Enquanto as empresas transportadoras se movimentam para mudar a tabela do frete mínimo, os caminhoneiros acompanham, ressabiados, o andamento das negociações em Brasília. Nas redes sociais, os motoristas temem que o lobby dos grandes grupos consiga derrubar a tabela recém-instituída pelo governo como contrapartida ao fim da greve. Mas eles prometem resistir. “Se essa tabela cair, vai ter uma greve pior que a última." 

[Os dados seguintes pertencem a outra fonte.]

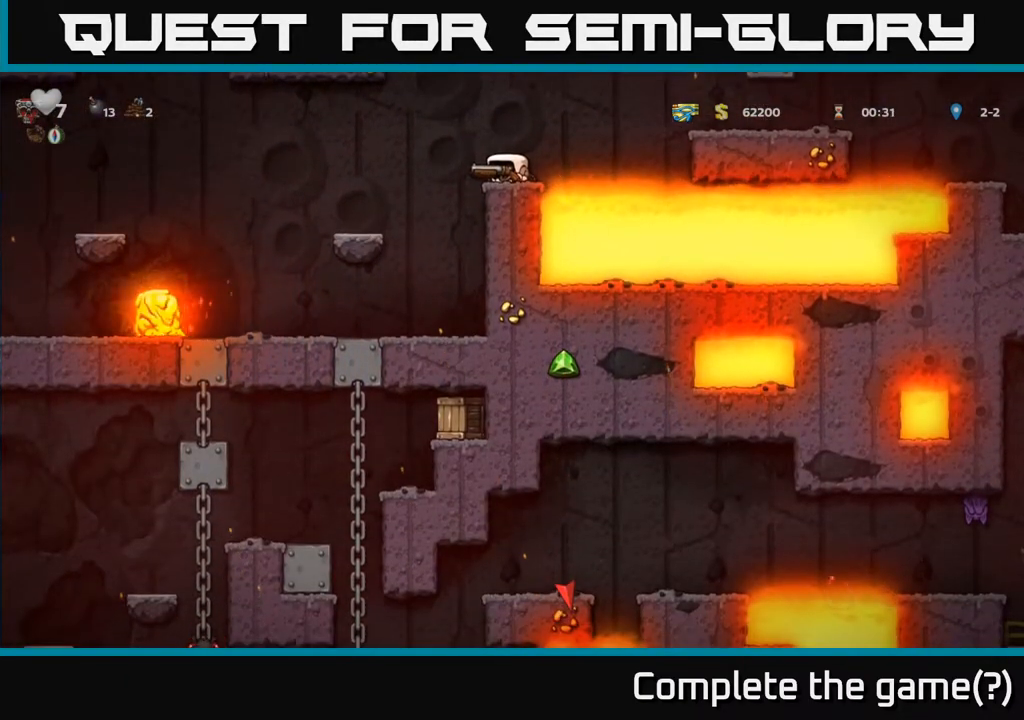
{"buttons": ["DPAD_LEFT"], "left_stick": "center", "right_stick": "center", "events": [[483, "DPAD_DOWN", "up"], [500, "DPAD_LEFT", "down"]]}
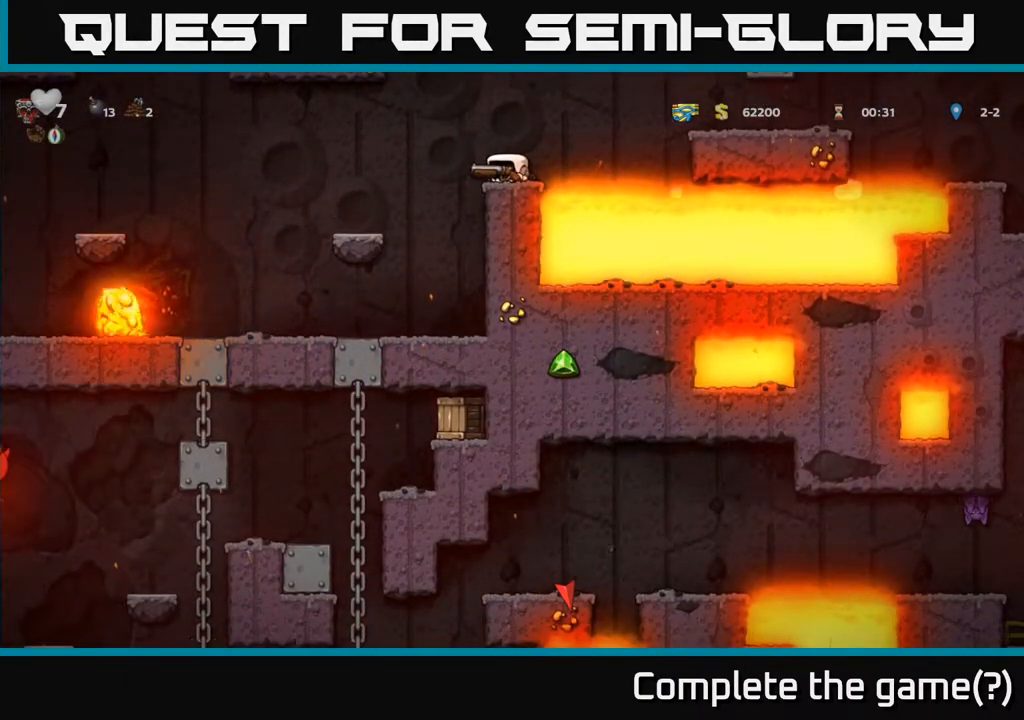
{"buttons": ["DPAD_LEFT"], "left_stick": "center", "right_stick": "center", "events": [[33, "A", "down"], [450, "A", "up"]]}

E aí não vai ter negociação, pois eles vão querer provar para o mundo que são fortes, vai ser uma grande revolta”, diz Ivar Luiz Schmidt, representante do Comando Nacional do Transporte (CNT) e que foi o grande líder da paralisação de 2015.

Foi ele quem criou os primeiros grupos de caminhoneiros no WhatsApp para organizar os protestos daquele ano. Hoje, Schmidt participa de quase 90 grupos na rede.

“Está todo mundo só esperando que a tabela seja derrubada para parar tudo de novo, e pelo que estou vendo no WhatsApp, pode ter certeza de que isso vai acontecer.”

“Não vejo coisa muito boa vindo pela frente, mas vamos lutar para encontrar um meio-termo para ambas as partes”, afirma o presidente da Associação Brasileira dos Caminhoneiros (Abcam), José Fonseca Lopes, que esteve à frente das negociações com o governo na greve encerrada na semana passada. Ele deve participar nesta quarta-feira, 6, de uma reunião com a Casa Civil para discutir o assunto.

“Esperamos encontrar um denominador comum que não prejudique o caminhoneiro. Caso contrário, podem esperar uma nova rebelião.”

 O presidente da Abcam afirma que uma tabela de preço mínimo vinha sendo negociada no Congresso antes da greve e da medida provisória ser emitida. Schmidt afirma que desde 2016 essa proposta vem sendo negociada, sem sucesso – com as condições precárias de trabalho dos motoristas de caminhão no Brasil sendo ignoradas.

 “Hoje, não existe categoria mais massacrada que o caminhoneiro. Há 30 anos esse profissional vem sendo explorado”, diz Schmidt, do CNT. Na avaliação dele, se os motoristas autônomos permitirem que o governo elimine essa tabela em favor das transportadoras, eles estarão perdendo uma grande oportunidade de melhorar a qualidade de seu trabalho.